● **AUFGABEN**
1) Beantworten Sie anhand des Textauszugs über die Berliner Sicherheitsvorbereitungen die folgenden Fragen:
(a) Wessen Sicherheitsvorgaben muss die Polizei erfüllen?
(b) Wonach durchforsten die Analysten für Internetermittlungen das Netz?
(c) Was koordiniert die Direktion Einsatz?
2) Führen Sie den Textauszug über die Berliner Sicherheitsvorbereitungen im Anschluss an seinen letzten Satz weiter.

● **TEXTAUSZUG**

▬▬▬▬▬▬

Hört man sich in den Sicherheitsbehörden um, etwa bei der Berliner Polizei oder in der Senatsverwaltung für Inneres, dann geben sich – zumindest nach außen hin – alle grundentspannt. Die Polizei müsse die Sicherheitsvorgaben des Veranstalters, der Uefa, erfüllen. Deshalb tagen seit Monaten Arbeitsgruppen. In ihnen sitzen unter anderem der Staatsschutz sowie Analysten für Internetermittlungen, die das Netz nach Gewaltaufrufen durchforsten, sowie Beamte der Landesinformationsstelle Sport, die die Aktivitäten von Hooligans verfolgen. Vertreten sind leitende Beamte der Direktion Einsatz, die die Hundertschaften der Bereitschaftspolizei koordiniert.

▬▬▬▬▬▬

Quelldaten:
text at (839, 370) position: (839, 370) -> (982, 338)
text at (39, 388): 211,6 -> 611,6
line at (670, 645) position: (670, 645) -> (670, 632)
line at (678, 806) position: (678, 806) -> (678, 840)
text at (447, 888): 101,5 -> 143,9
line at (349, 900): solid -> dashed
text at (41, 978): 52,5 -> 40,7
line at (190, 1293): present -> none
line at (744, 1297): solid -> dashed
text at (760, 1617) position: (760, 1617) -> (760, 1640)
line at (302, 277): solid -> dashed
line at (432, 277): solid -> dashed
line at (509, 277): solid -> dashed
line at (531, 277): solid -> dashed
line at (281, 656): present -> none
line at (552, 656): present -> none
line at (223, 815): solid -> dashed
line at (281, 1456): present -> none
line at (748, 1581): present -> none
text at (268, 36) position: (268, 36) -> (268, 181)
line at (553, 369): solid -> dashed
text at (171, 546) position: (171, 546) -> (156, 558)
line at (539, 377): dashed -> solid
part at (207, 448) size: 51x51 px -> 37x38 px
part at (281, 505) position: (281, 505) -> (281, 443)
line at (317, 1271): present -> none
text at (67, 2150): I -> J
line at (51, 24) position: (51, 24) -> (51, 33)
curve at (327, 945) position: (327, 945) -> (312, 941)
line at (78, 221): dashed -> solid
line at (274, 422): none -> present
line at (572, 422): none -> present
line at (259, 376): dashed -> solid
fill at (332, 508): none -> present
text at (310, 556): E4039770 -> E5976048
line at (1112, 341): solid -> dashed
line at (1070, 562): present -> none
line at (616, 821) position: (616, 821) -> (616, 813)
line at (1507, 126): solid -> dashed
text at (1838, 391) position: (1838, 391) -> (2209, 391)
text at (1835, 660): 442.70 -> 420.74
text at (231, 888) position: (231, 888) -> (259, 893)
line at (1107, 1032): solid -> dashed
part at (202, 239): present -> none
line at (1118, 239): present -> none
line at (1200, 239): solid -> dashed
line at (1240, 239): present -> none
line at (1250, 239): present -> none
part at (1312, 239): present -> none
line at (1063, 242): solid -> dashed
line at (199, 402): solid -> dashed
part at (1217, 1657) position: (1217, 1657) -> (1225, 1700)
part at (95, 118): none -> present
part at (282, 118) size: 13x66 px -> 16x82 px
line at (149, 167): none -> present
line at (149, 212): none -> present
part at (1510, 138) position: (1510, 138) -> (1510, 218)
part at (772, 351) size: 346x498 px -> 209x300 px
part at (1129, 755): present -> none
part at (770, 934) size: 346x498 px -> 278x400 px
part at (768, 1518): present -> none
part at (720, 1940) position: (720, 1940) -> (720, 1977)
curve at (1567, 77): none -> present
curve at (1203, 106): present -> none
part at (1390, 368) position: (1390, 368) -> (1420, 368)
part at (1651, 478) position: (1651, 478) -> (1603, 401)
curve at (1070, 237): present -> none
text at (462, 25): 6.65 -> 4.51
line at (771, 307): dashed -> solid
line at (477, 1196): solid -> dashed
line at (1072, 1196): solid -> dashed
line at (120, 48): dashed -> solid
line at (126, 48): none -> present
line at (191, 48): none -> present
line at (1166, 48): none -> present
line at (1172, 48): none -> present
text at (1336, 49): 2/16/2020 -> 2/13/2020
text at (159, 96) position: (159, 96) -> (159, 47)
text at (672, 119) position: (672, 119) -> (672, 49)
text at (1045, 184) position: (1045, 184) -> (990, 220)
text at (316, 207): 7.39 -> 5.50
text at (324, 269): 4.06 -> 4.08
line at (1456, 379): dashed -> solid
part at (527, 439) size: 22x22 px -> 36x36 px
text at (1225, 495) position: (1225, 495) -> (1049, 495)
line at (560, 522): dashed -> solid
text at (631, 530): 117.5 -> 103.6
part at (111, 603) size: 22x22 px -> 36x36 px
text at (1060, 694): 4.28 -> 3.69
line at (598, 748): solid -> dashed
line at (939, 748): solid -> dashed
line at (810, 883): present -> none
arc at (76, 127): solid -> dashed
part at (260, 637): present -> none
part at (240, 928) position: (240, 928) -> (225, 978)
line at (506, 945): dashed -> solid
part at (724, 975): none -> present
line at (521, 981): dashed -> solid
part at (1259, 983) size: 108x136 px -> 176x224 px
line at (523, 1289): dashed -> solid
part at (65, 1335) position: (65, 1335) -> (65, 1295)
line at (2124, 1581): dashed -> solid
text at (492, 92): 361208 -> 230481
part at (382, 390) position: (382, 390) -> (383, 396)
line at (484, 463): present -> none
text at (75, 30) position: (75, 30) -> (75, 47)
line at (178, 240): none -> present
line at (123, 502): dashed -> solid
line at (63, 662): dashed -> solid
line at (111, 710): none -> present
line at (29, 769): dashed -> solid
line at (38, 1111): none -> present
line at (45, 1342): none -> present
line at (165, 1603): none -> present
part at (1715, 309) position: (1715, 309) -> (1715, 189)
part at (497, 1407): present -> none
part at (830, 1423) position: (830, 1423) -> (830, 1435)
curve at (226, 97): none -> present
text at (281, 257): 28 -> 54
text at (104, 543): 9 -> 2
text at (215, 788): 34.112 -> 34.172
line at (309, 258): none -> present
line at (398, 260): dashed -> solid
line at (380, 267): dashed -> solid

▬▬▬▬▬▬

● **LÖSUNGEN**
1)
(a) Die Sicherheitsvorgaben des Veranstalters, der Uefa.
(b) Nach Gewaltaufrufen.
(c) Die Hundertschaften der Bereitschaftspolizei.

2)
„Wir haben bereits Erfahrungen beim Ausrichten der Weltmeisterschaft 2006 gemacht“, sagt ein Beamter aus der Berliner Polizeibehörde. „Daran orientieren wir uns und aktualisieren entsprechend unsere Sicherheitskonzepte.“

Das hört sich entspannt an. Doch 2006 waren Islamisten noch nicht auf die Idee gekommen, mit........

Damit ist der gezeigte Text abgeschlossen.